For Dante, 52, who runs the restaurant with brother Gaetano and
cousin Gino, the answer is simple.
He said: We provide excellent food at a very fair price.
It is a family restaurant with traditional Italian food. We make
our own bread, our own sausages, our own ice-cream. We like families
and they seem to like us.
It is for their homemade ice-cream that the Mansis are perhaps
best known, which is not to put down the range of
traditional pizzas and pastas on offer. Now their traditional
Italian bombe ice-creams from amaretto to coffee and chocolate
grace the menus of restaurants from Chez Gerard to Italian
chain restaurants like Pizza Express and Strada.

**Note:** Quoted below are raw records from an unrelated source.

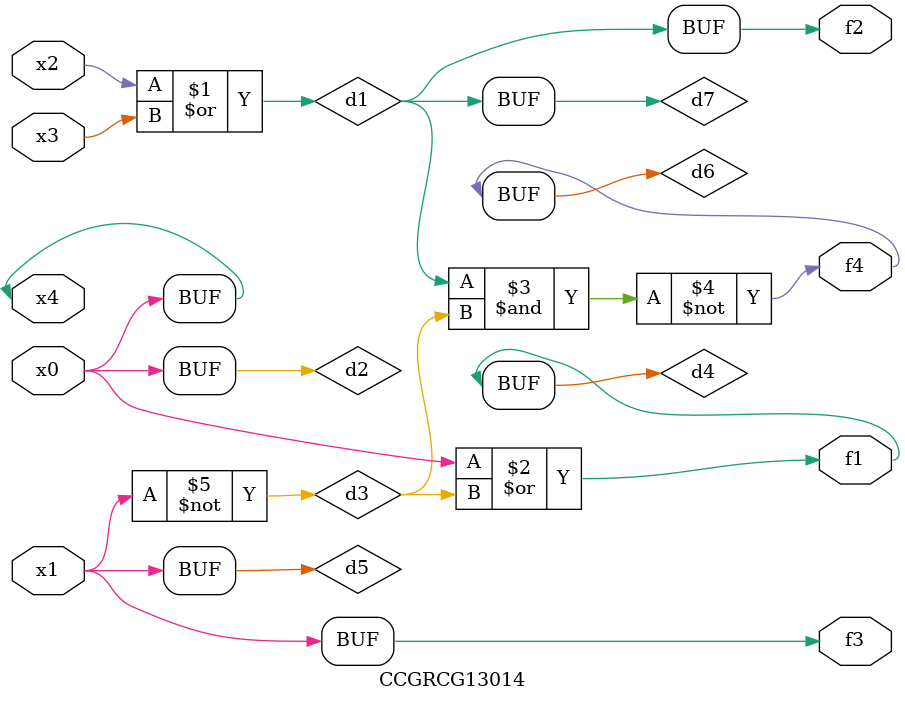
<source format=v>
module CCGRCG13014(
	input x0, x1, x2, x3, x4,
	output f1, f2, f3, f4
);

	wire d1, d2, d3, d4, d5, d6, d7;

	or (d1, x2, x3);
	buf (d2, x0, x4);
	not (d3, x1);
	or (d4, d2, d3);
	not (d5, d3);
	nand (d6, d1, d3);
	or (d7, d1);
	assign f1 = d4;
	assign f2 = d7;
	assign f3 = d5;
	assign f4 = d6;
endmodule

</source>
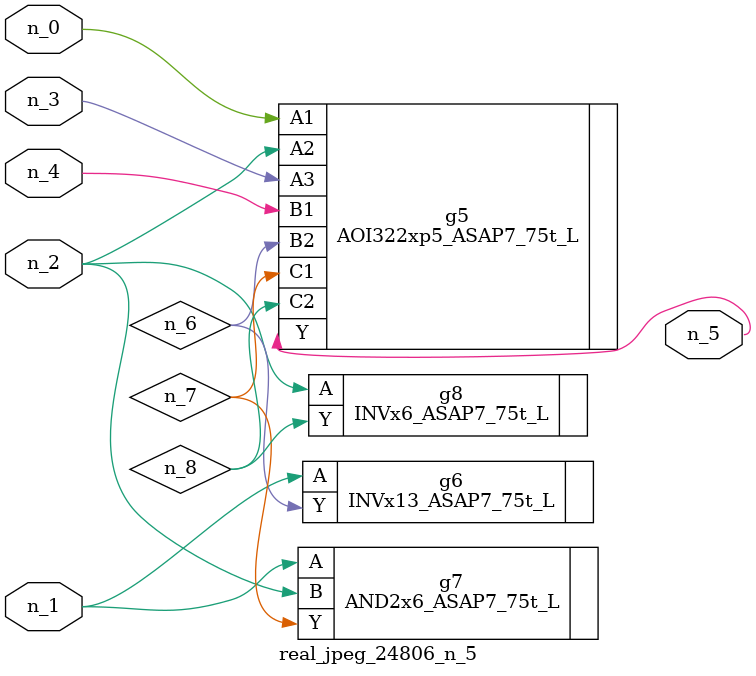
<source format=v>
module real_jpeg_24806_n_5 (n_4, n_0, n_1, n_2, n_3, n_5);

input n_4;
input n_0;
input n_1;
input n_2;
input n_3;

output n_5;

wire n_8;
wire n_6;
wire n_7;

AOI322xp5_ASAP7_75t_L g5 ( 
.A1(n_0),
.A2(n_2),
.A3(n_3),
.B1(n_4),
.B2(n_6),
.C1(n_7),
.C2(n_8),
.Y(n_5)
);

INVx13_ASAP7_75t_L g6 ( 
.A(n_1),
.Y(n_6)
);

AND2x6_ASAP7_75t_L g7 ( 
.A(n_1),
.B(n_2),
.Y(n_7)
);

INVx6_ASAP7_75t_L g8 ( 
.A(n_2),
.Y(n_8)
);


endmodule
</source>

Brother Gaetano, 46, quieter than his more assertive older
brother is in charge of the ice-cream and it is obviously
a labour of love. He still remembers the range of flavours introduced
by Cleto in the 1960s, when he says, the business really took
off.
Gaetano said: We had mango, rum and butter, peanut crunch,
crème de menthe, maple walnut. I used to come by after
school and help in the restaurant and Dante would deliver icecream
to the West End.
Today there is an ice-cream factory above the shop introduced
by the technically minded Gino that churns out more than
800 litres every hour.
Rum and butter and maple walnut have disappeared but old favourites
like mint choc-chip and strawberry remain, with newer flavours
like amaretto and coconut reflecting todays more ambitious
palates.
But it is simple vanilla and chocolate that dominate the sales,
as they have always done. Gaetano is now experimenting with a
darker, deeper chocolate flavour, again, he says, in line with
modern tastebuds.
On the restaurant side, it is the simple tomato and cheese pizza
the margherita and spaghetti bolognese which are
most popular with customers. This says a lot about both Marine
Ices and its devoted following.
In the face of chain restaurants with their generic menus and
American ice-creams so loaded with cookie dough, nuts and fudge
and other bits that the ice cream is almost a by-product, this
is a place that has stuck to the basics simple, quality
ingredients, a warm and friendly service and unbeatable food.
More than anything, it knows where its heart is. Gaetano Mansi
Sr who set sail from Ravello in southern Italy all those years
ago with a dream of his own ice-cream parlour in the bright lights
of London would be very proud indeed.